I am most concerned about testing positive for a prescription drug that treats a psychiatric condition. I have no idea what the disclosure procedures typically are, and disclosure of psychiatric conditions during pre-employment seems like a recipe for failure thanks to the stigma of mental illness. If I were to disclose, would I need to bring documentation ahead of time?

I'm also concerned that they may reject me for taking any drug flagged in a drug test, whether or not I have a legitimate prescription. I'm applying for a paperwork position so there are no safety risks that might be present in a lab or manufacturing facility. But I still don't want a particularly uninformed department or hiring manager giving me a suspicious side-eye and blaming any mistakes on my perceived "drug addiction". 

Now, why I'm not a huge fan of drug testing for desk jobs in general, companies absolutely have a right to declare a drug free workplace--even in states with legalized recreational marijuana. (For safety-oriented positions, you absolutely should have drug testing.) 

But, have you stopped to consider that your drug testing policies are encouraging people like my reader to stop taking his medication--medication his physician deemed necessary? So, let's change your policies and release forms to make it clear that you don't discriminate on the basis of mental illness (or physical illness, for that matter). 

1. Contract with a drug testing firm that protects your employees/job candidates' privacy. They should never, ever tell you what drug/medication someone tested positive for.
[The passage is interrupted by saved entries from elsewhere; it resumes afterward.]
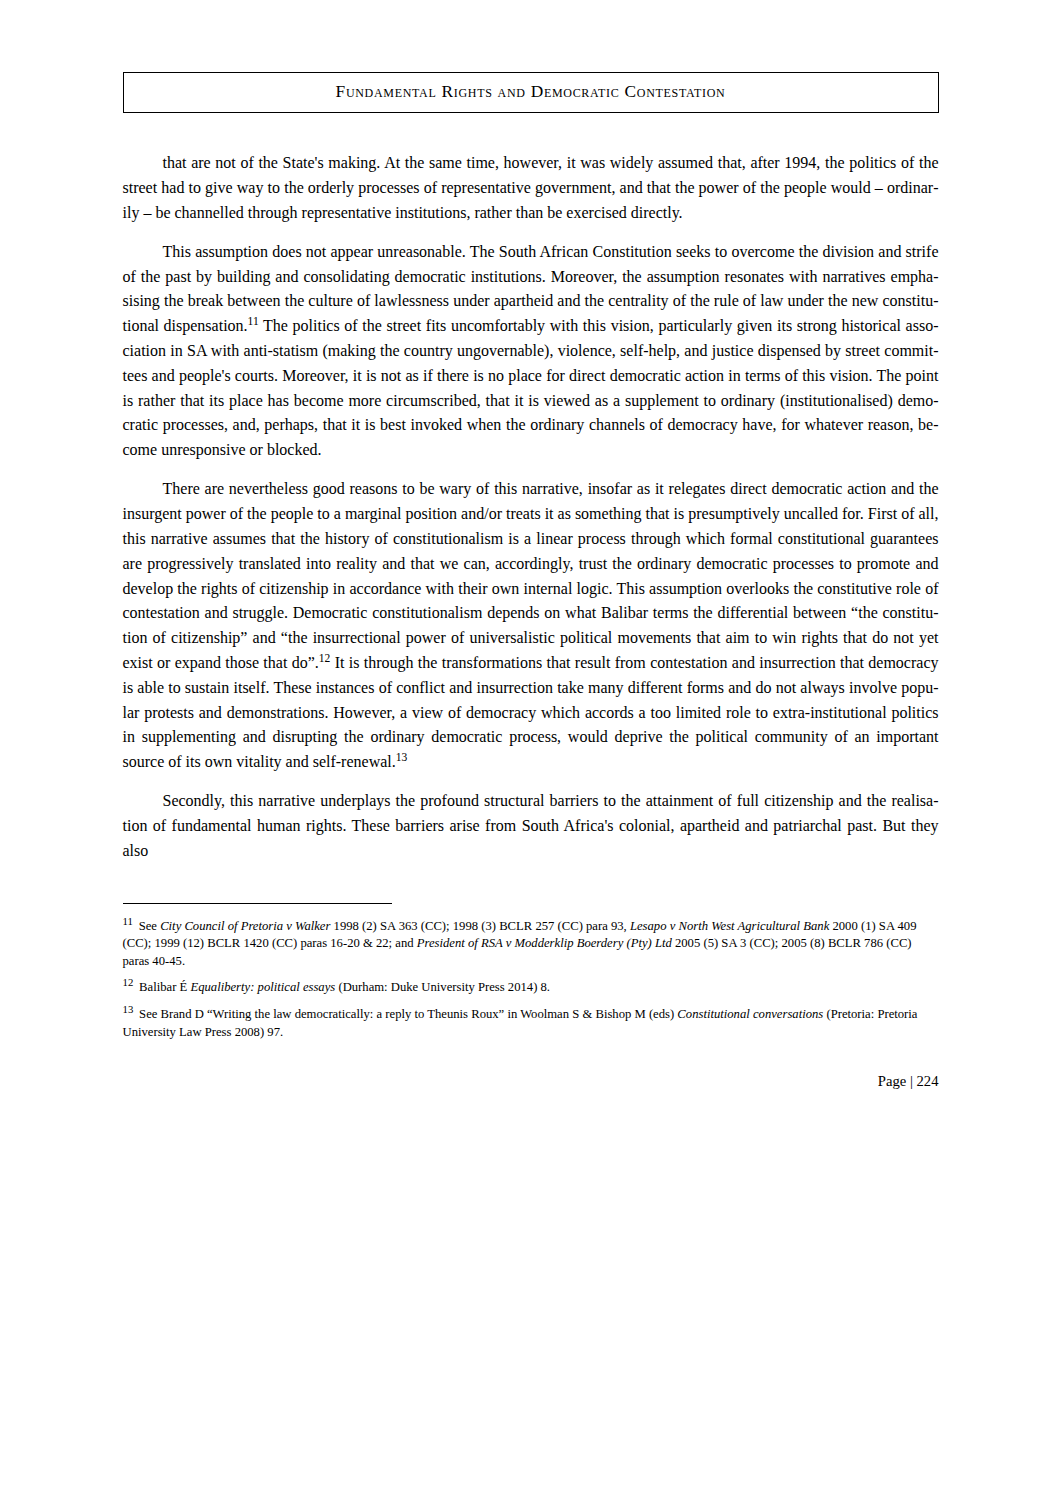Fundamental Rights and Democratic Contestation
that are not of the State's making. At the same time, however, it was widely assumed that, after 1994, the politics of the street had to give way to the orderly processes of representative government, and that the power of the people would – ordinarily – be channelled through representative institutions, rather than be exercised directly.
This assumption does not appear unreasonable. The South African Constitution seeks to overcome the division and strife of the past by building and consolidating democratic institutions. Moreover, the assumption resonates with narratives emphasising the break between the culture of lawlessness under apartheid and the centrality of the rule of law under the new constitutional dispensation.11 The politics of the street fits uncomfortably with this vision, particularly given its strong historical association in SA with anti-statism (making the country ungovernable), violence, self-help, and justice dispensed by street committees and people's courts. Moreover, it is not as if there is no place for direct democratic action in terms of this vision. The point is rather that its place has become more circumscribed, that it is viewed as a supplement to ordinary (institutionalised) democratic processes, and, perhaps, that it is best invoked when the ordinary channels of democracy have, for whatever reason, become unresponsive or blocked.
There are nevertheless good reasons to be wary of this narrative, insofar as it relegates direct democratic action and the insurgent power of the people to a marginal position and/or treats it as something that is presumptively uncalled for. First of all, this narrative assumes that the history of constitutionalism is a linear process through which formal constitutional guarantees are progressively translated into reality and that we can, accordingly, trust the ordinary democratic processes to promote and develop the rights of citizenship in accordance with their own internal logic. This assumption overlooks the constitutive role of contestation and struggle. Democratic constitutionalism depends on what Balibar terms the differential between “the constitution of citizenship” and “the insurrectional power of universalistic political movements that aim to win rights that do not yet exist or expand those that do”.12 It is through the transformations that result from contestation and insurrection that democracy is able to sustain itself. These instances of conflict and insurrection take many different forms and do not always involve popular protests and demonstrations. However, a view of democracy which accords a too limited role to extra-institutional politics in supplementing and disrupting the ordinary democratic process, would deprive the political community of an important source of its own vitality and self-renewal.13
Secondly, this narrative underplays the profound structural barriers to the attainment of full citizenship and the realisation of fundamental human rights. These barriers arise from South Africa's colonial, apartheid and patriarchal past. But they also
11 See City Council of Pretoria v Walker 1998 (2) SA 363 (CC); 1998 (3) BCLR 257 (CC) para 93, Lesapo v North West Agricultural Bank 2000 (1) SA 409 (CC); 1999 (12) BCLR 1420 (CC) paras 16-20 & 22; and President of RSA v Modderklip Boerdery (Pty) Ltd 2005 (5) SA 3 (CC); 2005 (8) BCLR 786 (CC) paras 40-45.
12 Balibar É Equaliberty: political essays (Durham: Duke University Press 2014) 8.
13 See Brand D “Writing the law democratically: a reply to Theunis Roux” in Woolman S & Bishop M (eds) Constitutional conversations (Pretoria: Pretoria University Law Press 2008) 97.
Page | 224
It should be pass/fail with an appeal process by the employees. The hiring manager absolutely, positively should not be told anything until after the appeal process is completed.

2. Make sure that the drug testing company asks for prescription information BEFORE testing. Why? Because it alleviates anxiety for the candidate, and it prevents accidentally coding someone as failing a drug test. There's too much room for error if they wait until someone flunks and then ask for prescription information. And because that takes extra time, the HR person who ordered the test may be told, "We're just waiting on prescription information." Which just tells the HR person something she doesn't need to know.

3. Let the testing company know your standards for desk vs safety oriented jobs. There are definitely prescription medications that should not be used while driving a forklift but could be used while doing accounting. You should never reject a candidate for testing positive for a prescription medication that won't affect his actual job.

4. Let all candidates know that you are an ADA compliant firm, and that applies to mental illness as well.  They should be assured that prescription medications are treated properly. You literally have no idea what the medical history of the person sitting in front of you is. Tell everyone. Yes, technically they have to ask for ADA protection, but you know the law far better than the average candidate. Let them know up front.

You never want to be the reason someone goes off their medication. Prescriptions for mental health conditions can be just as life-saving as a prescription for physical conditions. Make sure your policies and practices don't make people nervous about their medication.